**Your goal:**
In full and unchanged, output the entries that follow.

* * *

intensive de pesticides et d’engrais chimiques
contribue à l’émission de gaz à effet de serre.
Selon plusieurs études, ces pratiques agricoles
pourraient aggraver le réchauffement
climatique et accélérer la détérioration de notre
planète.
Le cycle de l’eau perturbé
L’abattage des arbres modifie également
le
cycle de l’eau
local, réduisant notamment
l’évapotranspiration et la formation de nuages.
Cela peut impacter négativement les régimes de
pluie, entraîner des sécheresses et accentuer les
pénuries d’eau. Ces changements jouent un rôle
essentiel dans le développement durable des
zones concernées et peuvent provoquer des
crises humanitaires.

* * *

**Written solution:**
intensive de pesticides et d’engrais chimiques
contribue à l’émission de gaz à effet de serre.
Selon plusieurs études, ces pratiques agricoles
pourraient aggraver le réchauffement
climatique et accélérer la détérioration de notre
planète.
Le cycle de l’eau perturbé
L’abattage des arbres modifie également
le
cycle de l’eau
local, réduisant notamment
l’évapotranspiration et la formation de nuages.
Cela peut impacter négativement les régimes de
pluie, entraîner des sécheresses et accentuer les
pénuries d’eau. Ces changements jouent un rôle
essentiel dans le développement durable des
zones concernées et peuvent provoquer des
crises humanitaires.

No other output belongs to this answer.